Fiel a mi costumbre me coloqué los audífonos y puse el volumen al máximo, solo para no escucharlos discutir, luego de un par de canciones me percaté de cómo sonreían y se tomaban las manos, así que paré la música, pero cuando volví a mirar ya no había forma de salir. El camión ya estaba en frente y avanzaba incesantemente, entonces un grito desgarrador me estremeció. Solo después comprendí de quién era el grito.
Salí disparada en el primer vuelco del auto y en segundos me precipité a observar lo que ocurría. La desesperación se propagaba en cada parte de mí ser, al ver como seguía rodando el auto una y otra vez sin que saliera nada. Al quinto vuelco el camión aplastó lo que quedaba del auto y con eso a mis padres.
Quise salir del estado de shock y ser consciente de mi respiración antes de sacarlos de esa trampa de metal. Me asomé en la parte delantera del auto y solo pude correr de vuelta a casa.
Una a una las imágenes fueron tomando orden, sentido y vida dentro de mi cabeza, aterrada llevé mis manos a mi rostro e intenté luchar contra la desesperación. Miré de nuevo mi habitación. Algo había cambiado.
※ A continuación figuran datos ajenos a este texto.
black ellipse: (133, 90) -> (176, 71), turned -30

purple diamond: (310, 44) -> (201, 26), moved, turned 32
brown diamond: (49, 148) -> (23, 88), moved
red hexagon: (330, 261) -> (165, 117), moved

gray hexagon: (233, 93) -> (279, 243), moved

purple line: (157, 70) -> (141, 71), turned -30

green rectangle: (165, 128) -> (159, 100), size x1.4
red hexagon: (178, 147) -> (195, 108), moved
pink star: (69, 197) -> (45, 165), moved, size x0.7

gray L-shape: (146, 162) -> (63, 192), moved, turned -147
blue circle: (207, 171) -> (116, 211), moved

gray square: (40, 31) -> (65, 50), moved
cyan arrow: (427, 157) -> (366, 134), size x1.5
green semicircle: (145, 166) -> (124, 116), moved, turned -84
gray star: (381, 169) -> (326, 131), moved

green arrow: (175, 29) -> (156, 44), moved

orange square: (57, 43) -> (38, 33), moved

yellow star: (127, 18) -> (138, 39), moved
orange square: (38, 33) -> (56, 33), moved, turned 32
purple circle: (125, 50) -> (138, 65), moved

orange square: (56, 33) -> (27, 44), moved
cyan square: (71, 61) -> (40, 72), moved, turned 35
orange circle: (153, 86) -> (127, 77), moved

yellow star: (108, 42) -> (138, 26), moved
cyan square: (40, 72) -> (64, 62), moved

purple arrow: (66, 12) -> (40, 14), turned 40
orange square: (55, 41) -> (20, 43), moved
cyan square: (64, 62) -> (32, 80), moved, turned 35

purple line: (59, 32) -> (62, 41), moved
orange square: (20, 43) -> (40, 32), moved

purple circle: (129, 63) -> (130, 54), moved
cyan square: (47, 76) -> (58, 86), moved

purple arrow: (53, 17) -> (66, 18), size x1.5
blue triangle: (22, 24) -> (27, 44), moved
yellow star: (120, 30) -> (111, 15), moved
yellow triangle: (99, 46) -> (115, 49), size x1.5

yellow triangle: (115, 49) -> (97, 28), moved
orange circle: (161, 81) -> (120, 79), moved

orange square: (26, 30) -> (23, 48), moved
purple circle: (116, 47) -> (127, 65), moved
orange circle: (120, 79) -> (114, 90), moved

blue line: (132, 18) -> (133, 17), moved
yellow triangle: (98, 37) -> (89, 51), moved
Un hombre estaba de pie en una esquina, pero aunque solo pudiese ver su silueta noté como sonreía al darse cuenta de mi estado.
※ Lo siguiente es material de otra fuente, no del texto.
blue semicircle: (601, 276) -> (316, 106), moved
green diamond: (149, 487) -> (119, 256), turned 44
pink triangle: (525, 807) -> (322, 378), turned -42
Sin importar quien fuera, estaba complacido con lo ocurrido, le miré con odio, algo en mi interior me decía que él era el responsable de todo esto.
-“Estamos a mano”- Susurró mientras se difuminaba entre sombras.
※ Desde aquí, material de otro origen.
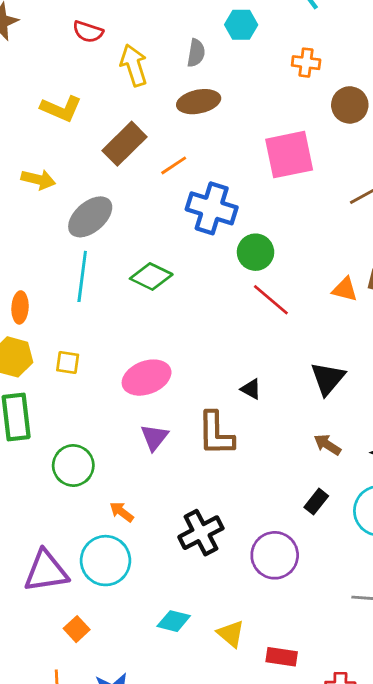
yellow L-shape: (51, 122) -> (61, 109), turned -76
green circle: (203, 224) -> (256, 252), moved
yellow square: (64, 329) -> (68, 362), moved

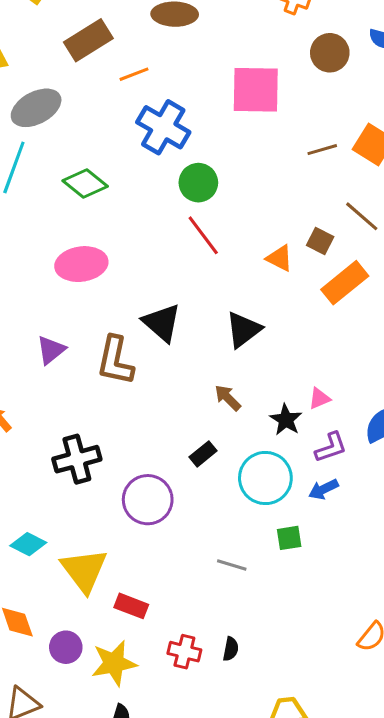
orange triangle: (345, 289) -> (279, 258), moved
pink ellipse: (147, 378) -> (81, 264), moved
black triangle: (251, 389) -> (162, 323), size x1.8
yellow triangle: (231, 634) -> (84, 570), size x1.6

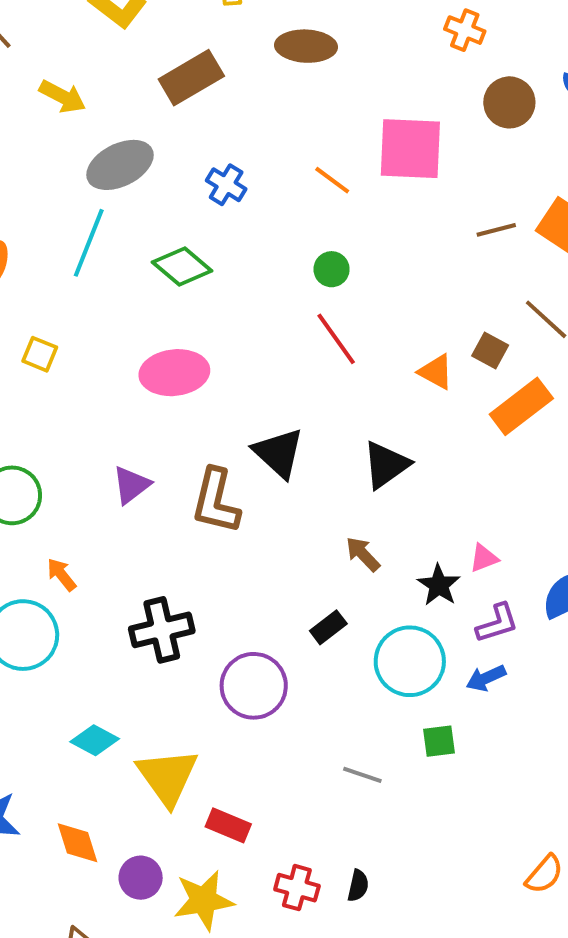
orange line: (134, 74) -> (332, 180), moved, turned 56
blue cross: (163, 127) -> (226, 185), moved, size x0.6
green circle: (198, 183) -> (332, 269), size x0.7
Me quedé perpleja y mi cuerpo no reaccionó hasta que sentí como un líquido espeso recorría mis brazos, mis manos. De pronto se formó un pequeño charco en la alfombra; noté que provenía de mi cabeza y sentí como la mano de aquel hombre tocó la herida produciendo un agudo dolor, pero no tuve oportunidad de gritar, ya que justo después de eso, todo se oscureció.
Patricia Oyarce: Jóven poeta y narradora ,17 años, estudia en el colegio Lhiona de la comuna del bosque y es Alumna del taller” Boris Calderón” de la escritora Ana Montrosis desde el año 2007.






































Escalofriante
He leido cuentos sobre ese momento en el que se desprende lo que al cielo se va de nosotros, y mira que el de tu autoría es espeluznante, mueve la cosa que fluye dentro, pone piel de gallina, gracias.